Sementara tujuh tersangka lainnya langsung ditahan 20 hari pertama di Tahanan Polres Metro Jakarta Timur, Tahanan Polres Jakarta Selatan dan Tahanan Polres Jakarta Pusat. "HJ ditahan di Polres Metro Jakarta Timur, T ditahan di Polres Jakarta Pusat, FDP ditahan di Polres Metro Jaksel, J ditahan di polres metro Jakpus, SMN ditahan di Polres Metro Jaktim, DT ditahan di Polres Metro Jaksel," rinci Febri.
KPK baru saja menetapkan Bupati Bekasi periode 2017-2022, Neneng Hasanah Yasin dan Direktur Operasional Lippo Group, Billy Sindoro sebagai tersangka kasus dugaan suap pengurusan perizinan proyek pembangunan Meikarta. Selain Neneng dan Billy, KPK juga menetapkan tujuh orang lainnya yakni, dua konsultan Lippo Group, Taryadi dan Fitra Djaja Purnama, serta pegawai Lippo Group, Henry Jasmen.

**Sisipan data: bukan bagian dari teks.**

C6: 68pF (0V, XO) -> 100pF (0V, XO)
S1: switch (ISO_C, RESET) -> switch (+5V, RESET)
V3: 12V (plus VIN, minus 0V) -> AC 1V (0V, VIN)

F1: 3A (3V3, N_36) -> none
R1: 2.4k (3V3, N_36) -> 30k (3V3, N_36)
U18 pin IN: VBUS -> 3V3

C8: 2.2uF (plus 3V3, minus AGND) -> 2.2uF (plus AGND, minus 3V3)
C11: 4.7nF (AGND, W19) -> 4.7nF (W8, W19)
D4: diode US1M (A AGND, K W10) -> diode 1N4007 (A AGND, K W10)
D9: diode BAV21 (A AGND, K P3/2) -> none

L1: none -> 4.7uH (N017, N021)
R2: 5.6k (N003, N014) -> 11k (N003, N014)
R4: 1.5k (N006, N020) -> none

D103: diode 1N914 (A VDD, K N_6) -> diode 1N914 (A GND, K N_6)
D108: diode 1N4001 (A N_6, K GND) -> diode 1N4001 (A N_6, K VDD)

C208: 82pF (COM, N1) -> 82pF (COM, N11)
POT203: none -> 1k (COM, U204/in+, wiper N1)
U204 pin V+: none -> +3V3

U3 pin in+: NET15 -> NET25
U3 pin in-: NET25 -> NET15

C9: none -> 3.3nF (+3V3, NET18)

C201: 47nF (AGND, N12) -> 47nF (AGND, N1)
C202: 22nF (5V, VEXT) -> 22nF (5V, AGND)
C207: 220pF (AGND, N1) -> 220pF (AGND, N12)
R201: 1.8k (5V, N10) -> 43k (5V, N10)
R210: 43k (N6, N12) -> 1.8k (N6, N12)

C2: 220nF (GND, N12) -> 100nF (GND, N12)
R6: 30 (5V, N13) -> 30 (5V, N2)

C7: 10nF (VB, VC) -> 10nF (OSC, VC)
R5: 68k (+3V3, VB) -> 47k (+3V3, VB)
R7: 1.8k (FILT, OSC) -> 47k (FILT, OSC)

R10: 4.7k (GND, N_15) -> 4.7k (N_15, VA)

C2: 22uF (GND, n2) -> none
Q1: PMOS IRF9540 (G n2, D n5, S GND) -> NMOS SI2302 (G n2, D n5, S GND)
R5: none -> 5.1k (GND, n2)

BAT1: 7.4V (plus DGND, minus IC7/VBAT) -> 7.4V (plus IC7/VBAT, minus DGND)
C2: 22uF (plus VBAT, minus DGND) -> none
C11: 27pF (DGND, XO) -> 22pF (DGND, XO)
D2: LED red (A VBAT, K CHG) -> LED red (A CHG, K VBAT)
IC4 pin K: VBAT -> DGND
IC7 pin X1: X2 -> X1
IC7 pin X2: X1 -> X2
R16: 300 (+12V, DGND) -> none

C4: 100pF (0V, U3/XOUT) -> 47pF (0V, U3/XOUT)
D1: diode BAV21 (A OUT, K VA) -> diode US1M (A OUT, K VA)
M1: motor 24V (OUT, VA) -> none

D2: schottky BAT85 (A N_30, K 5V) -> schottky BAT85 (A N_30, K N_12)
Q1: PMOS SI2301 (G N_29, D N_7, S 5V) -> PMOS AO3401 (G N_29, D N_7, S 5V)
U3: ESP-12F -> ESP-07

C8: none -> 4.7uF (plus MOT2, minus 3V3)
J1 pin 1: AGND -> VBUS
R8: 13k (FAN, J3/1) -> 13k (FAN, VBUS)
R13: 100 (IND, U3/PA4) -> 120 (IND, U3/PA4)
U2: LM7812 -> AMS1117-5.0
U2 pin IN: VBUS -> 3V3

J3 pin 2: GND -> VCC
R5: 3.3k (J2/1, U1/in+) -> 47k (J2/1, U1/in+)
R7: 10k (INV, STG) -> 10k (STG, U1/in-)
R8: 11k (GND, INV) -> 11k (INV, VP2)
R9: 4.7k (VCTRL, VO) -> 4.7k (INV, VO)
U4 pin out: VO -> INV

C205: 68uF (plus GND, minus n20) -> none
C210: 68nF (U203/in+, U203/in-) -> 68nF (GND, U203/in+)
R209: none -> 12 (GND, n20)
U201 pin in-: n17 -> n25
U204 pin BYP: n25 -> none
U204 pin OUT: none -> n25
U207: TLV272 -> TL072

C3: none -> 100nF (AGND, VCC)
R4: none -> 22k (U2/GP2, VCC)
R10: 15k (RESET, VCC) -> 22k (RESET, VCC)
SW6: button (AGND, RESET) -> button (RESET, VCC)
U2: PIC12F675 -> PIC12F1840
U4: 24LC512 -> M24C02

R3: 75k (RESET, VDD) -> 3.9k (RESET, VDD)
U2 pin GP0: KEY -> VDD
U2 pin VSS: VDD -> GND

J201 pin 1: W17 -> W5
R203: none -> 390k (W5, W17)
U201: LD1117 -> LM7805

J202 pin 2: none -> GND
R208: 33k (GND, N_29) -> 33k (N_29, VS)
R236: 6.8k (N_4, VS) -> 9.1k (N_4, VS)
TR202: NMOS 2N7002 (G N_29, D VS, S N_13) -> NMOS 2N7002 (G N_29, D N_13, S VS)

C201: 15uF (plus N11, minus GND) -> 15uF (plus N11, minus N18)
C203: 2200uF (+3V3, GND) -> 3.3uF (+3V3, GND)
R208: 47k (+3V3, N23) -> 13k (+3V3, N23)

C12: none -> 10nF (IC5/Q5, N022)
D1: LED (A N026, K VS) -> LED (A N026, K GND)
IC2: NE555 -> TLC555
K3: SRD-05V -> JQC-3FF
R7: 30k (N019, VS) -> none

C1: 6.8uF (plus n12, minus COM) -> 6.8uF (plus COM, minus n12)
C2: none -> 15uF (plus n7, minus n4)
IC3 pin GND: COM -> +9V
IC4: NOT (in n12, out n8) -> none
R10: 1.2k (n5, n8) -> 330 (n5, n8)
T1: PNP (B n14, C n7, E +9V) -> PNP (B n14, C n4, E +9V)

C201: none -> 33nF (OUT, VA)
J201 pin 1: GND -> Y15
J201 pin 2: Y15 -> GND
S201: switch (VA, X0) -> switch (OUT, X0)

Kemudian, Kepala Dinas PUPR Bekasi, Jamaludin, Kepala Dinas Damkar Bekasi, Sahat MBJ Nahar, Kepala Dinas DPMPTSP Bekasi, Dewi Tisnawati serta Kepala Bidang Tata Ruang Dinas PUPR Bekasi, Neneng Rahmi.
Neneng Hasanah dan anak buahnya diduga menerima hadiah atau janji dari pengusaha terkait pengurusan perizinan proyek pembangunan Meikarta. Pemberian diduga terkait izin proyek seluas total 774 hektare (ha) itu dibagi ke dalam tiga tahap, yaitu tahap pertama 84,6 ha, tahap kedua 252,6 ha dan tahap ketiga 101,5 ha.
Pemberian dalam perkara ini, diduga sebagai bagian dari komitmen fee fase proyek pertama dan bukan pemberian yang pertama dari total komitmen Rp 13 miliar, melalui sejumlah dinas, yaitu: Dinas PUPR, Dinas Lingkungan Hidup, Damkar, dan DPM-PPT. Diduga realisasi pemberiaan sampai saat ini adalah sekitar Rp 7 miliar melalui beberapa kepala dinas, yaitu pemberian pada bulan April, Mei dan Juni 2018.
Keterkaitan sejumlah Dinas dalam proses perizinan karena proyek tersebut cukup kompleks, yakni memlliki rencana pembangunan apartemen, pusat perbelanjaan, rumah sakit hingga tempat pendidikan. Sehingga dibutuhkan banyak perizinan, diantaranya rekomendasi penanggulangan kebakaran, amdal, banjir, tempat sampat, hingga Iahan makam.